Let's divide this queue into to 2 parts: 1... *k* and *k* + 1... *n*.

It's obvious that *p*_{i} ≤ *k* while *i* ≤ *k*, *p*_{i} > *k* while *i* > *k*.

So the answer to the part of *p*_{k + 1... n} is (*n* - *k*)^{n - k}.

Image a tree with *k* vertexes. The number of those trees is *k*^{k - 2}. (Cayley trees)

Choose a vertex to be root, there are *k* ways.

Set *p*_{i} = *father*_{i} in the tree. And for the root, set *p*_{root} = 1.

It's easy to find *p*_{1... k} satisfied the problem.

So answer is *k*^{k - 1}(*n* - *k*)^{n - k}.

Maybe

k^{k - 1}(n-k)^{n - k}?ADD: It's OK now.

Thx, I made a mistake just now. :)

i cann't understand the k^(k-1) ?? if input is 3 3 so all of the number are e.g:(p1,p2,p3),(2,1,1),(2,3,1),(3,2,1),(3,3,1),(3,1,1). can you tell me some else?

Because k <= 8, it could be solved by backtrack too.

i cann't understand the k^(k-1) ?? if input is 3 3 so all of the number are e.g:(p1,p2,p3),(2,1,1),(2,3,1),(3,2,1),(3,3,1),(3,1,1). can you tell me some else?

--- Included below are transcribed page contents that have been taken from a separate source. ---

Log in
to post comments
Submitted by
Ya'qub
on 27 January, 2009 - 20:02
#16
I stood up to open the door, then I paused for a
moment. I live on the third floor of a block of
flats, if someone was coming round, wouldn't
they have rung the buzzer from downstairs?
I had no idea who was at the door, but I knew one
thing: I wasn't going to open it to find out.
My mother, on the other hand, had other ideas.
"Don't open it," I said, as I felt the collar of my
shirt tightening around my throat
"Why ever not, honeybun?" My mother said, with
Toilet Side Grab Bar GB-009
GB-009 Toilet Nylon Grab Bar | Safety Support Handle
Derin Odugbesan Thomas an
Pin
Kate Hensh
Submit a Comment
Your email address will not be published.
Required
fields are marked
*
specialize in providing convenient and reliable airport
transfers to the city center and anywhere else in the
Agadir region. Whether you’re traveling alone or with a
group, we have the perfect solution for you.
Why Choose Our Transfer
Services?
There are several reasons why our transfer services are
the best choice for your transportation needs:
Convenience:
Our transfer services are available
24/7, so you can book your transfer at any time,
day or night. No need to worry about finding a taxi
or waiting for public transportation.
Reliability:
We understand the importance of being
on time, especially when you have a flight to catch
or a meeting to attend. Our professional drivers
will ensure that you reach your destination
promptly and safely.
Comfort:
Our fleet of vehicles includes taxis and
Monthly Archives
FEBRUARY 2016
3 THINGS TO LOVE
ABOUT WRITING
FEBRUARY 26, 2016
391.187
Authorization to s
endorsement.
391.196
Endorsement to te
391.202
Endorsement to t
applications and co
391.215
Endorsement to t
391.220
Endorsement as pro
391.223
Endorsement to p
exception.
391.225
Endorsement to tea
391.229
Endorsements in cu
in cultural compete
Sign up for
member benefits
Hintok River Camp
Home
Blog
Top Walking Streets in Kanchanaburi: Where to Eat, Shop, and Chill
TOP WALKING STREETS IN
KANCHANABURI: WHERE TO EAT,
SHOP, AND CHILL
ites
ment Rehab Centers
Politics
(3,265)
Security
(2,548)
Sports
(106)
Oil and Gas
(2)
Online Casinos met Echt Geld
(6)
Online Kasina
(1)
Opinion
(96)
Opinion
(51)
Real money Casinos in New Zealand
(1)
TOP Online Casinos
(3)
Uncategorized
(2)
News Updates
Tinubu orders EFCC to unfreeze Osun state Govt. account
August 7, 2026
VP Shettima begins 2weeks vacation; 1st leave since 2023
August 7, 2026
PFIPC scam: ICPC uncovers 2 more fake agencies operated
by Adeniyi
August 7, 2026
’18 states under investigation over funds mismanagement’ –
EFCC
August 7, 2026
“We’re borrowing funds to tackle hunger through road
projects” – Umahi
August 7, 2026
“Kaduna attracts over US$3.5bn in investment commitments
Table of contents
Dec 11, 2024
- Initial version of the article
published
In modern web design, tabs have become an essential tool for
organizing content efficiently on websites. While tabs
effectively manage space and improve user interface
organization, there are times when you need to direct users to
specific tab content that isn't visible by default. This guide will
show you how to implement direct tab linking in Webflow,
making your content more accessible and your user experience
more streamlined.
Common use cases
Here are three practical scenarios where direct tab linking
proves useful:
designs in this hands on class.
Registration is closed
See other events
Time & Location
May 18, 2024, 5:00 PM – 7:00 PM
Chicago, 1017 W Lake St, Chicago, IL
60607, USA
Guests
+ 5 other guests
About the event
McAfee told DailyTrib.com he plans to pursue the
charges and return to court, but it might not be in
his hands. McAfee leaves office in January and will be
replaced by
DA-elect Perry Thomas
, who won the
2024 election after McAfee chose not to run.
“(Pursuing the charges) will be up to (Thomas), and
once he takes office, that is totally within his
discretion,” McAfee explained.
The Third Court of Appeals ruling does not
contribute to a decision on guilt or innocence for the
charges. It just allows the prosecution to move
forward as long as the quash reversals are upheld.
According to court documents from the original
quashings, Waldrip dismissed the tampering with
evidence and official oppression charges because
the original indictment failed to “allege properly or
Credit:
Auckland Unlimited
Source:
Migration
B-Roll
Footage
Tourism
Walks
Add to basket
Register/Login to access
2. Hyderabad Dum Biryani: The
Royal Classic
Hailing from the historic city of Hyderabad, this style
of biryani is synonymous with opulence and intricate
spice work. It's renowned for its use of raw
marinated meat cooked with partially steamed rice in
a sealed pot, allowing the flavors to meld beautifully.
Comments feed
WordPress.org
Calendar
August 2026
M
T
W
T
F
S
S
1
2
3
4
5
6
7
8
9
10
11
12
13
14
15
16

Actually, first number in a triple can be equal to one. Therefore, we have got (1,1,1), (1,3,1), (1,1,2), (2,1,1), (2,3,1), (2,1,2), (3,1,1), (3,3,1), (3,1,2). That is, answer=9.

thank you very much~ ^-^

I'm confused about whether (1,1,1),(1,3,1),(1,1,2) satisfy the restriction 3: "When the penguin starts walking from house number 1, he can get back to house number 1 after some non-zero number of walks from a house to a house."?

ohh...from house 1 to house 1, though we have no move, that's also 1 step.